The press briefing came after a raucous day of clashes between government forces and protesters in Egyptian cities. Al Jazeera reported that five people were killed in the Egyptian city of Suez. As the sun set, thousands continued to defy a nationwide curfew and the country's military deployed in Cairo. 

The protests marked the most significant challenge to Mubarak's 30-year rule and it has U.S. officials scrambling to determine an appropriate response. Officials have sought not to take sides but have continually adjusted the tone of their remarks. Vice President Biden said in an interview Thursday that Mubarak should not step down and seemed to downplay the significance of the protests. On Friday, as images of violent clashes emerged, Clinton said the United States has become "deeply concerned" about the government's use of force. She called on Mubarak to "restrain the security forces" as it tries to quell the protests. 

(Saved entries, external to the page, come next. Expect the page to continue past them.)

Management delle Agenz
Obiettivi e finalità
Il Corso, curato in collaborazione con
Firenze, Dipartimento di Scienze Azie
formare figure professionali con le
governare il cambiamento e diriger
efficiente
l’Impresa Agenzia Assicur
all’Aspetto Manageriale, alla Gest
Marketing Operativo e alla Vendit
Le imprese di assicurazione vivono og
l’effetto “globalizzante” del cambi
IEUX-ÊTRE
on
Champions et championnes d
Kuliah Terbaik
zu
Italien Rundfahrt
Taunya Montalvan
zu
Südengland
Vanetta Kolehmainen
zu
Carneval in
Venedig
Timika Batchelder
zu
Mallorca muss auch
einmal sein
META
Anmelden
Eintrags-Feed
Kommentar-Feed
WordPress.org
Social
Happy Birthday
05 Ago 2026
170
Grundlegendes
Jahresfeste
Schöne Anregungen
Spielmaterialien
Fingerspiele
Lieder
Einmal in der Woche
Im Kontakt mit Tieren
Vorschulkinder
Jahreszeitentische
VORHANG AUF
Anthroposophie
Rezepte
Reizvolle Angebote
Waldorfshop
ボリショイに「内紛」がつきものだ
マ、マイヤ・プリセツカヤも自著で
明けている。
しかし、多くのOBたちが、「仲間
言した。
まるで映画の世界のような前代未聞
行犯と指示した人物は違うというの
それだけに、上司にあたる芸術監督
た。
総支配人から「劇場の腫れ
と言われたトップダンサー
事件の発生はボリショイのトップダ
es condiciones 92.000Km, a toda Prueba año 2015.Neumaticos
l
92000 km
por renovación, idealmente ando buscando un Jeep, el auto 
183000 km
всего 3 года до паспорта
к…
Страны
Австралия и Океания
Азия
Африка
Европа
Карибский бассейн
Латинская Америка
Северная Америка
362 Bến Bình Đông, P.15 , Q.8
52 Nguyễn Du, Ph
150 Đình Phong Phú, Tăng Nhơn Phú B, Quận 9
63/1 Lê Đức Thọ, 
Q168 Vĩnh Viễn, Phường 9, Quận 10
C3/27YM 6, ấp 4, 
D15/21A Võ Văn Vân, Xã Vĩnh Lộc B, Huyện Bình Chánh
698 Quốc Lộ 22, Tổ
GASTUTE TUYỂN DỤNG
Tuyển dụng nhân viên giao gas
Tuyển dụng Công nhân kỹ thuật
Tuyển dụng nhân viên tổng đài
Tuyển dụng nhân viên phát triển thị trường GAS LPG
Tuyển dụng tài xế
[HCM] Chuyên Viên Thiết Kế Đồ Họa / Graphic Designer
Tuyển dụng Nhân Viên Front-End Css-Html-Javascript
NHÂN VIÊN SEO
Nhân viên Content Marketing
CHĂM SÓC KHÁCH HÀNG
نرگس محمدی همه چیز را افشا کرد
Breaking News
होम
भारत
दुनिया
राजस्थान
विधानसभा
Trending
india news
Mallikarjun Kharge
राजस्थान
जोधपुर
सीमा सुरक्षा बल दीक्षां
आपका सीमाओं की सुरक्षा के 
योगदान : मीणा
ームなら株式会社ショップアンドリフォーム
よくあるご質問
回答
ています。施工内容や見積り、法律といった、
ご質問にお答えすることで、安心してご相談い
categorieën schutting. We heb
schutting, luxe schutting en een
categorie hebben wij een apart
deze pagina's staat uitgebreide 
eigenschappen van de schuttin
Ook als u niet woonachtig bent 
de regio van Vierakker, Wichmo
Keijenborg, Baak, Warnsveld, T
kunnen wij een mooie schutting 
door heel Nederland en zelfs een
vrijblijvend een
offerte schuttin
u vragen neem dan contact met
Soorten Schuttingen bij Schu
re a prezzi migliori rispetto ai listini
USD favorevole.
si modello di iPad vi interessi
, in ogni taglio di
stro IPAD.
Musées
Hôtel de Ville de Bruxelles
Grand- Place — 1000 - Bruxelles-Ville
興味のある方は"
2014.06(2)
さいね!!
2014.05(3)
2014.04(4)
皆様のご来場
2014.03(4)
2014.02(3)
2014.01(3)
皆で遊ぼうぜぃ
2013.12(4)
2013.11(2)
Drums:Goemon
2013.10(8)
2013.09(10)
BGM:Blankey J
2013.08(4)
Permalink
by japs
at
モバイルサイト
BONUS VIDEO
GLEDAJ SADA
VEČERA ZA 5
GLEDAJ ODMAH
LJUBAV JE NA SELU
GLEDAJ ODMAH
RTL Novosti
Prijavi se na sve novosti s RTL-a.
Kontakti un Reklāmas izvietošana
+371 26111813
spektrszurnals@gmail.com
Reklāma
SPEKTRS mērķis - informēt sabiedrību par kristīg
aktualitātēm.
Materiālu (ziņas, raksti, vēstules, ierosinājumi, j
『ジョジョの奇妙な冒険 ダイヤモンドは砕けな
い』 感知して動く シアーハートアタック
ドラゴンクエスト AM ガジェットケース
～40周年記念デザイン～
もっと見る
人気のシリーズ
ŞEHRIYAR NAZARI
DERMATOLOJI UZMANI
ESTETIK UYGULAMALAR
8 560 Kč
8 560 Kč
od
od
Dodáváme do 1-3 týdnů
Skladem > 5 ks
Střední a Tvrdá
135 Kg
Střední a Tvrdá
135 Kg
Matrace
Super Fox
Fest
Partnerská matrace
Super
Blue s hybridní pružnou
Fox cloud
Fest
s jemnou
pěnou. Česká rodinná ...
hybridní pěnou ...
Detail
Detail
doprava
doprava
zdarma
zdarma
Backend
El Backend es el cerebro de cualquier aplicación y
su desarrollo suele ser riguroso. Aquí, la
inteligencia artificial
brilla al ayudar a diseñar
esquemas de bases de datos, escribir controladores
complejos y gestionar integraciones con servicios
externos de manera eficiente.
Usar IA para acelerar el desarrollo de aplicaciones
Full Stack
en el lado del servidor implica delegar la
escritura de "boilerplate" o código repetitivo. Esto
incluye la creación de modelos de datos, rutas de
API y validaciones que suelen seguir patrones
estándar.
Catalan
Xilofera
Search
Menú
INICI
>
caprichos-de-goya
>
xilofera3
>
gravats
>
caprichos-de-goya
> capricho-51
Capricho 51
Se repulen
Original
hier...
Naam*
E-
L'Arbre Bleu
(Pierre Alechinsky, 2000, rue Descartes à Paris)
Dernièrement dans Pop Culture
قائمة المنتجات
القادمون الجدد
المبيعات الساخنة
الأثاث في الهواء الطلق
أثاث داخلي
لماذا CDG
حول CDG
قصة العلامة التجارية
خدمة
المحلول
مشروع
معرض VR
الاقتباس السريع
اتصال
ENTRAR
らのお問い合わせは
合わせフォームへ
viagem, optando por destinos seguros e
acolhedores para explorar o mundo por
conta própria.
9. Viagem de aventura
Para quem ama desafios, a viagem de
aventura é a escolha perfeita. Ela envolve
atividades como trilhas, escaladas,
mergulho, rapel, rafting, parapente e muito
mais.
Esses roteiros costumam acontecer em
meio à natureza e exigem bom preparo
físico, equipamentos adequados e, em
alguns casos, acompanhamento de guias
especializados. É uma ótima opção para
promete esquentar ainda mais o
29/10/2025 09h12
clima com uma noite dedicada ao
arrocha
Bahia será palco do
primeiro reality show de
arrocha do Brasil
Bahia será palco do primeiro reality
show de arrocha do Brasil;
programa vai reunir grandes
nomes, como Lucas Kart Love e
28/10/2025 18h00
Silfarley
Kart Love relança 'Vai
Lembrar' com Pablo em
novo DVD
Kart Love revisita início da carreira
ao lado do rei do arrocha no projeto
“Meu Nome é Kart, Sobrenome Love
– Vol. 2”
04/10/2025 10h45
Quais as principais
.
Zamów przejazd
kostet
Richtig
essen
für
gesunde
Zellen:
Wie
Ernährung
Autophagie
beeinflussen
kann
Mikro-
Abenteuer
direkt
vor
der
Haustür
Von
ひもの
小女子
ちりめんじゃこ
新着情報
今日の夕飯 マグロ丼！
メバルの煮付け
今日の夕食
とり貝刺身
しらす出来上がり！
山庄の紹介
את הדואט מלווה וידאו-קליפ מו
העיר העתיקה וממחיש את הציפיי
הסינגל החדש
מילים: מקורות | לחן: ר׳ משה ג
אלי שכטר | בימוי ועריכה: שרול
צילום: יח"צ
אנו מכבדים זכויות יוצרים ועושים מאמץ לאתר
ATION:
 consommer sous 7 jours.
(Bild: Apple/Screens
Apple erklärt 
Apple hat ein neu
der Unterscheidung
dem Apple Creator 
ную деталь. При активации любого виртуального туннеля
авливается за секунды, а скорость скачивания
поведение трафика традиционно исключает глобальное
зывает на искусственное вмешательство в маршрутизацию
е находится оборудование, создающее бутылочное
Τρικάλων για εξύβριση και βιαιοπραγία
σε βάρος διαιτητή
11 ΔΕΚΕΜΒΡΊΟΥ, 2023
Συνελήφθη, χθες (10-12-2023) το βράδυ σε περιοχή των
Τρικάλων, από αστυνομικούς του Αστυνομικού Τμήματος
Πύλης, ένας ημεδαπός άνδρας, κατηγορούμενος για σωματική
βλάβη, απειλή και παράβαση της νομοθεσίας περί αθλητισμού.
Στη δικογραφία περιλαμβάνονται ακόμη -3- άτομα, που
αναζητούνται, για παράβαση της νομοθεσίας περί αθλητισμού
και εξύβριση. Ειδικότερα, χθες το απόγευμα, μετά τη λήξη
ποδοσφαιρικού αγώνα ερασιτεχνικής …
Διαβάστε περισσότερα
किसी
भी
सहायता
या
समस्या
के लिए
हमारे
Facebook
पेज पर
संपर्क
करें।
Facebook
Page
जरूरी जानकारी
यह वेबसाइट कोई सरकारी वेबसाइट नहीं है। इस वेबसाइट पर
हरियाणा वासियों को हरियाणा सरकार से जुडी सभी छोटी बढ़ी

"We are deeply concerned about the use of violence by Egyptian police and security forces against protesters," Clinton said. "The Egyptian government needs to understand that violence will not make these grievances go away." 

Clinton said "reform is absolutely critical," expressing support for the "universal human rights of the Egyptian people." At the same time, she urged protesters to "express themselves peacefully" and refrain from using violence. 

The administration also issued a travel alert warning American citizens to avoid non-essential travel to the country. 

Gibbs said a "robust set of meetings" is under way to determine the U.S. response and assess the situation. "This is not about picking a person or picking the people of a country," he said. 

Asked about concerns that the fundamentalist Muslim Brotherhood is playing a big role in the protests, Gibbs said the protesters are not monolithic but declined to entertain questions about what a new regime could mean for U.S. interests. 

He called for the government to pursue a "meaningful dialogue" with its own people to address possible reforms.